Copy out exactly the lines that begin with the one containing "I need the junctions" and continue until the last line of the material.

── Data supplied ──

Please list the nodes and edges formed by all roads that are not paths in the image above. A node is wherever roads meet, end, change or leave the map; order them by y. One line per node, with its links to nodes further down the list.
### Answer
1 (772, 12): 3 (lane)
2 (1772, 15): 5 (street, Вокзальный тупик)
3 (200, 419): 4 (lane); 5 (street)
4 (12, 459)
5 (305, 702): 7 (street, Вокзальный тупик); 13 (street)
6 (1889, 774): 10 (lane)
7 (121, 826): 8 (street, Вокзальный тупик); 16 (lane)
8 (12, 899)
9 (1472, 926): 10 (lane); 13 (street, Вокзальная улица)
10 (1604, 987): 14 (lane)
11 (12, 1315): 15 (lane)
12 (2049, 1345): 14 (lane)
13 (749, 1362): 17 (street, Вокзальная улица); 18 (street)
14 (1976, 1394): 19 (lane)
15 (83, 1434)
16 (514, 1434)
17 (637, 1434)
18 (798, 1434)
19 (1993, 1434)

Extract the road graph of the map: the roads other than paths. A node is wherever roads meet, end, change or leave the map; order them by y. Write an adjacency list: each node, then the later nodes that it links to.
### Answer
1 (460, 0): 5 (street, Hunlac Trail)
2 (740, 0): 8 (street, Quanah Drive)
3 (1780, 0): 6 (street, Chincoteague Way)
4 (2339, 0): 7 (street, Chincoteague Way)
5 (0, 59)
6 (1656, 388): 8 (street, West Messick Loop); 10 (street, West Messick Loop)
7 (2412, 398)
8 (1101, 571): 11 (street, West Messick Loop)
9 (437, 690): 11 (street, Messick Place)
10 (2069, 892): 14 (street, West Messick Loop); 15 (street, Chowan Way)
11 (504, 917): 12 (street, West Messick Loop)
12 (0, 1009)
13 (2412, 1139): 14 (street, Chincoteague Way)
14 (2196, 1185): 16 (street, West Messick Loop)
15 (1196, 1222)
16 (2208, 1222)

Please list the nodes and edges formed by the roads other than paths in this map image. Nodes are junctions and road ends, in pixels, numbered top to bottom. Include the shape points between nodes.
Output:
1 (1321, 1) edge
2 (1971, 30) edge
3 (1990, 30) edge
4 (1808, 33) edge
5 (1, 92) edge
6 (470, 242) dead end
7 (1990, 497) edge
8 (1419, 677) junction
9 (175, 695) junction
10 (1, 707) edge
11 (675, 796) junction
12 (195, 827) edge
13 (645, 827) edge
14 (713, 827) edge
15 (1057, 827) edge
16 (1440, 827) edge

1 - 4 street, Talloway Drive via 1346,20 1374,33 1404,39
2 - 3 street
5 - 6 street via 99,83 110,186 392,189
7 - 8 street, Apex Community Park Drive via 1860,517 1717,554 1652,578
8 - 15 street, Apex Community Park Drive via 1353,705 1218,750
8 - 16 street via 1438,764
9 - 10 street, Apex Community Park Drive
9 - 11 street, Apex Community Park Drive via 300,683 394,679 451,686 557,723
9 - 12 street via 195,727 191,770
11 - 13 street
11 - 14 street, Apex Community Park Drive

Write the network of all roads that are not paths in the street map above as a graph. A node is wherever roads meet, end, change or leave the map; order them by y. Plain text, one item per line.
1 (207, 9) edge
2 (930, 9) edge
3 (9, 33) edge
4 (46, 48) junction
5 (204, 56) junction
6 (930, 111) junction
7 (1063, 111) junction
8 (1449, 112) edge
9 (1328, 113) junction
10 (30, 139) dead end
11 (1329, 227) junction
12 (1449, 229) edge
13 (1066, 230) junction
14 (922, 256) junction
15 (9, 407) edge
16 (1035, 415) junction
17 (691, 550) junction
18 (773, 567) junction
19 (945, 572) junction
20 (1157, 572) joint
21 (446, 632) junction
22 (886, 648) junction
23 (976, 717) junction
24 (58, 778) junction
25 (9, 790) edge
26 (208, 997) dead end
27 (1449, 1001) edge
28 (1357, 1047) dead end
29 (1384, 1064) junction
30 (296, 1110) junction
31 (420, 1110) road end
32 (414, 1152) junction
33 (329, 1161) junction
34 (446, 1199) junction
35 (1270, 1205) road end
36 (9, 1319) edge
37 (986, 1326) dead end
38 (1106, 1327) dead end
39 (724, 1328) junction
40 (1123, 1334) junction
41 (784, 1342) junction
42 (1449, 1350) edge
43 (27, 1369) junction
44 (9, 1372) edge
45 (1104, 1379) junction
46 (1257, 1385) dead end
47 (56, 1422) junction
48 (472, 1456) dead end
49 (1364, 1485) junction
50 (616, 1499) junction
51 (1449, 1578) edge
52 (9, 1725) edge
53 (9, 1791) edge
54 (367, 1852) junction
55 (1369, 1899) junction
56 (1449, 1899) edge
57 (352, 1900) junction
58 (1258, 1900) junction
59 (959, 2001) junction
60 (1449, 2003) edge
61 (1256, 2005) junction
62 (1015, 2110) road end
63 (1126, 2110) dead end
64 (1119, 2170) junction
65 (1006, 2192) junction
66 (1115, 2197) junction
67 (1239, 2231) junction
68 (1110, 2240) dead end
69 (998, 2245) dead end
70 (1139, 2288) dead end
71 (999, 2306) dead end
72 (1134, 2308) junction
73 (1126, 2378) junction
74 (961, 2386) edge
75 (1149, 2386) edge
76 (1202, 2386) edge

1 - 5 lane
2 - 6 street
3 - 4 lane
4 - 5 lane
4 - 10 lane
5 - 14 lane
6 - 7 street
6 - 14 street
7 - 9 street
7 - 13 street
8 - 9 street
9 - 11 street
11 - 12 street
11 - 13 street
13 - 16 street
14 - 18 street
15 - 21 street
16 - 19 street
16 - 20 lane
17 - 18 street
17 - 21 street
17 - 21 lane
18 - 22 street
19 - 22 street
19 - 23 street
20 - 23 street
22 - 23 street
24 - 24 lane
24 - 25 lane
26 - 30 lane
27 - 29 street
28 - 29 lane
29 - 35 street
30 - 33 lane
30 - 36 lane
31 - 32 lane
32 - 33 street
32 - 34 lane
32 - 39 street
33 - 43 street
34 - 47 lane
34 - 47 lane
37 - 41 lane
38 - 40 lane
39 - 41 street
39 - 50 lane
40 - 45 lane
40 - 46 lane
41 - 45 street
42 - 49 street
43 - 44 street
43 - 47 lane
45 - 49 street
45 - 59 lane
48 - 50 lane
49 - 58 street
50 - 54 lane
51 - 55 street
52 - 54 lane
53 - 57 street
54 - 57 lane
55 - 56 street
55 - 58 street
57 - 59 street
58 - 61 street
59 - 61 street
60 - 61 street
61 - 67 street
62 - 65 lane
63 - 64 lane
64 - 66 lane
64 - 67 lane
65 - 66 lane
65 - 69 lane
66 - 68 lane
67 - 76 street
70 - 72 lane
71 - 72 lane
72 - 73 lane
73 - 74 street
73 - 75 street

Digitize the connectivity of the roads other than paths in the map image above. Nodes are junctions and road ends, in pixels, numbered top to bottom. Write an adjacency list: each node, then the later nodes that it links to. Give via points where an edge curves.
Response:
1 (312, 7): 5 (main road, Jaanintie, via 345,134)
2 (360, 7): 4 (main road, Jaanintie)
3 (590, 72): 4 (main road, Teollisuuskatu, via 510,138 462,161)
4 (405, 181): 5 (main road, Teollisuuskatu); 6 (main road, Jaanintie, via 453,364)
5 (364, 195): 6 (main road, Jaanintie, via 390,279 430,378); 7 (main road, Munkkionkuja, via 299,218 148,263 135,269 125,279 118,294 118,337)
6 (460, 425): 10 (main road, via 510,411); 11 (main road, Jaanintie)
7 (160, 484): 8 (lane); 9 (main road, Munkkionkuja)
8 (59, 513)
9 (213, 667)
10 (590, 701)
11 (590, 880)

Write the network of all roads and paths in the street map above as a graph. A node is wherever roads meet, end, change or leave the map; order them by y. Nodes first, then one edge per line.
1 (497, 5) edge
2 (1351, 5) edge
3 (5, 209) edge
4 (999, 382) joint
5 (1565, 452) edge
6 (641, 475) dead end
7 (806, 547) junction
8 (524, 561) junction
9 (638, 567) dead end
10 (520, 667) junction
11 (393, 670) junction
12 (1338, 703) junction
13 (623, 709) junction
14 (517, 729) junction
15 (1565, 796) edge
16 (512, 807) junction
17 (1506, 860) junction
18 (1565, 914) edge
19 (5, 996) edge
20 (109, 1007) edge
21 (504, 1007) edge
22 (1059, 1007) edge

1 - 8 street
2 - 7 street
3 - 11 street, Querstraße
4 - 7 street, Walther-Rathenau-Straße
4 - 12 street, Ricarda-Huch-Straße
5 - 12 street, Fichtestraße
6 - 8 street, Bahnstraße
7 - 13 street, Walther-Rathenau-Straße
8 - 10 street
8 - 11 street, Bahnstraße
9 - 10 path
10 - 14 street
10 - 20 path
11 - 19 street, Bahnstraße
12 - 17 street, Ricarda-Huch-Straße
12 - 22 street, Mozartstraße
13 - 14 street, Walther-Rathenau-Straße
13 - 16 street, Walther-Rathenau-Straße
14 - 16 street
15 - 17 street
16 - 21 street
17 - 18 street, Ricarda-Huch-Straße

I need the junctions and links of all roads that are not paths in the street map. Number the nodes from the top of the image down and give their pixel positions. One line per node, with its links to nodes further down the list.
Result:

───

> **Solved exercise**
I need the junctions and links of all roads that are not paths in the street map. Number the nodes from the top of the image down and give their pixel positions. One line per node, with its links to nodes further down the list.
Result:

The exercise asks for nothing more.